To them that perish, of course, the preaching of such a cross is all nonsense and foolishness (I Cor. 1:18). What kind of a king goes like a lamb to the slaughter to save His people (John 1:29)? What kind of a Messiah is cursed by the God He represents (Gal 3:13)? Even in the Christian church, too often the crosses that dangle from necks and earrings really symbolize a new religious formalism, like circumcision, which in all reality causes “the offense of the cross” to cease (Gal. 5:11). Just let the popularity of the cross as a symbol run dry, however, and what was adopted out of a “desire to make a fair shew in the flesh” will quickly be cast aside, “lest they should suffer persecution for the cross of Christ” (Gal. 6:12). As much as these speak favorably of Jesus, eventually their walk reveals “that they are the enemies of the cross of Christ: whose end is destruction, whose God is their belly, and whose glory is in their shame, who mind earthly things” (Phil. 3:18, 19).
Unto us who are saved, however, the cross “is the power of God” (I Cor. 1:18). It is the main point of every gospel sermon, which is proclaimed “not with wisdom of words, lest the cross of Christ should be made of none effect” (I Cor. 1:17). The cross is the eternal foundation of our salvation. Its blood is the purchasing price of our redemption. And its centrality in the faith sets the tone for the entire Christian life in this bloody, broken, miserable, cursed, sin-filled world. The Christian looks hopefully to “Jesus, the author and finisher of our faith; who for the joy that was set before him endured the cross, despising the shame” (Heb. 12:2). The Christian rests in that finished cross-work of the Lord who calls him to come and labor no more. And then he heeds that other call of the same Lord who says, “If any man will come after me, let him deny himself, and take up his cross daily, and follow me” (Luke 9:23). Deny yourself, you rich young ruler, by selling your possessions and taking up your cross, and you shall have treasure in heaven (Mark 10:21). Deny yourself of your satanic understanding of the kingdom, Peter, and take up your cross, and follow Me (Matt. 16:24). Deny yourself even of family and friends, of father, mother, son, and daughter, for “he that taketh not his cross, and followeth after me, is not worthy of me” (Matt. 10:38).

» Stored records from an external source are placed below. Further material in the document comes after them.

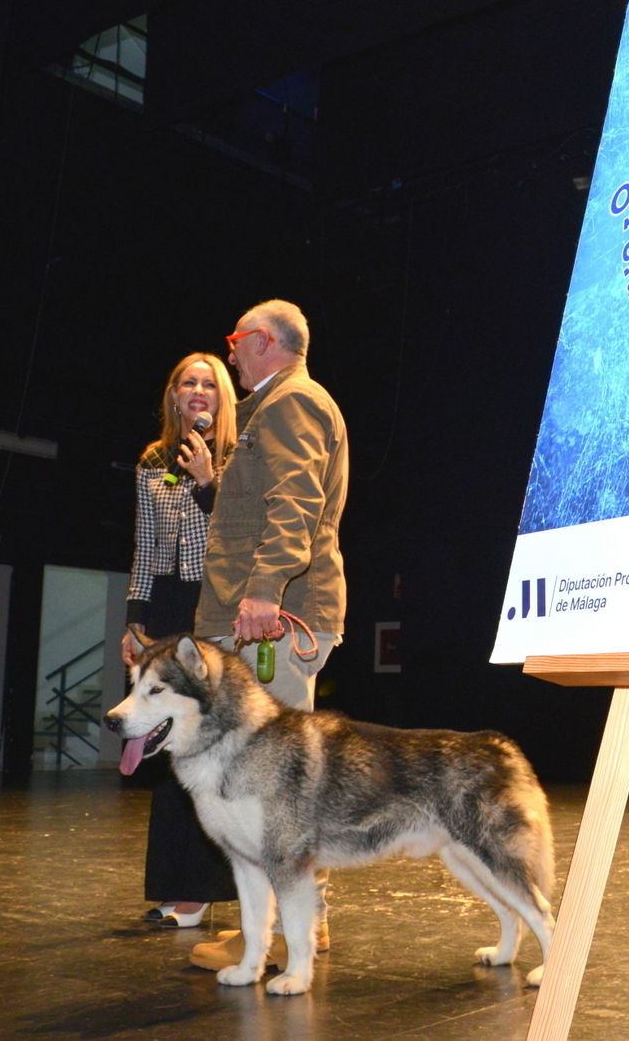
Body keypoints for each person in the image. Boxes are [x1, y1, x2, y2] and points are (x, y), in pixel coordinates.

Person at [186, 298, 349, 972]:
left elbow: (296, 499)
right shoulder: (277, 406)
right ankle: (287, 924)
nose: (229, 353)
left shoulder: (292, 402)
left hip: (273, 620)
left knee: (276, 783)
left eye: (235, 339)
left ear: (265, 340)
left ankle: (288, 931)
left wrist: (264, 589)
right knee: (269, 781)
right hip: (264, 615)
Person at [121, 352, 240, 929]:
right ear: (173, 396)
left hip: (212, 604)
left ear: (222, 398)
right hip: (164, 608)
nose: (198, 391)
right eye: (188, 382)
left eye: (209, 383)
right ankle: (174, 886)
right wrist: (133, 620)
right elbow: (145, 546)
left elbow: (235, 539)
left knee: (205, 749)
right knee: (164, 747)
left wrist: (208, 484)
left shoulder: (237, 456)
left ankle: (203, 891)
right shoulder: (152, 461)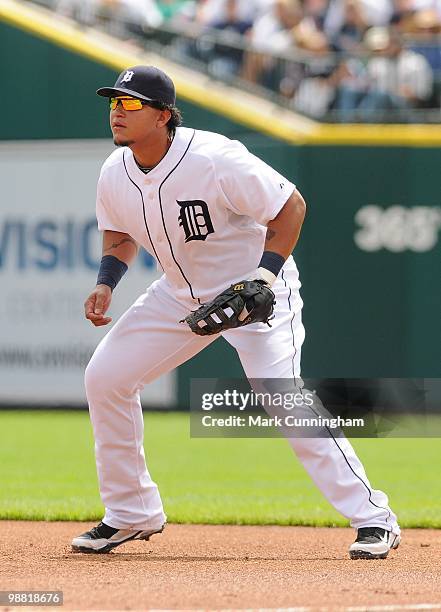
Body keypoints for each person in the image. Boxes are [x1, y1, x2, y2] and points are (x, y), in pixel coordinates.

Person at [71, 65, 401, 559]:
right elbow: (119, 236)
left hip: (255, 291)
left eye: (132, 103)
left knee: (282, 398)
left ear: (163, 115)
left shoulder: (214, 157)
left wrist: (265, 277)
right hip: (180, 294)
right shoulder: (114, 170)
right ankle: (130, 512)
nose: (118, 110)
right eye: (114, 101)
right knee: (106, 378)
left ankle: (375, 518)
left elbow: (290, 206)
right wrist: (105, 282)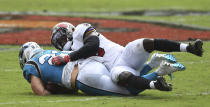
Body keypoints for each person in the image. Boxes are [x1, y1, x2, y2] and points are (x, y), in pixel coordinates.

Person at [50, 22, 192, 90]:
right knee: (119, 77)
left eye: (62, 39)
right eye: (59, 43)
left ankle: (188, 47)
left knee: (142, 43)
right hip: (117, 67)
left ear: (70, 30)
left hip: (124, 54)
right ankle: (156, 82)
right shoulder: (70, 54)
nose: (62, 44)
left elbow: (92, 45)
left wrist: (68, 57)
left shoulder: (80, 30)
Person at [19, 42, 181, 96]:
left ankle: (158, 72)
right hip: (92, 63)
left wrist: (48, 92)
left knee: (128, 91)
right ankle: (151, 64)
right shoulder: (50, 52)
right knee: (124, 78)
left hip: (85, 77)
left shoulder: (30, 65)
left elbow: (39, 91)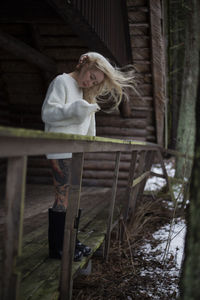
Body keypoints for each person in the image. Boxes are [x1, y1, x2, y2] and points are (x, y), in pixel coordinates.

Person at [41, 51, 136, 261]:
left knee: (74, 197)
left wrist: (91, 140)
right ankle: (58, 248)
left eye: (95, 81)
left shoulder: (85, 92)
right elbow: (48, 113)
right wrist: (78, 109)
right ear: (84, 65)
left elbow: (87, 123)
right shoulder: (62, 81)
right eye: (91, 76)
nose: (89, 82)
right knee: (62, 198)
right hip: (60, 148)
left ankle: (71, 242)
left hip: (76, 151)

A symbol of life and death, of suffering and salvation, is the cross. At the same time, it is for many the ‘mascot’ of Christendom and its greatest stumbling block. For the Christian, however, the cross is everything. Therefore, with the apostle, the doxology of the Christian is a doxology of the cross: “God forbid that I should glory, save in the cross of our Lord Jesus Christ, by whom the world is crucified unto me, and I unto the world” (Gal. 6:14).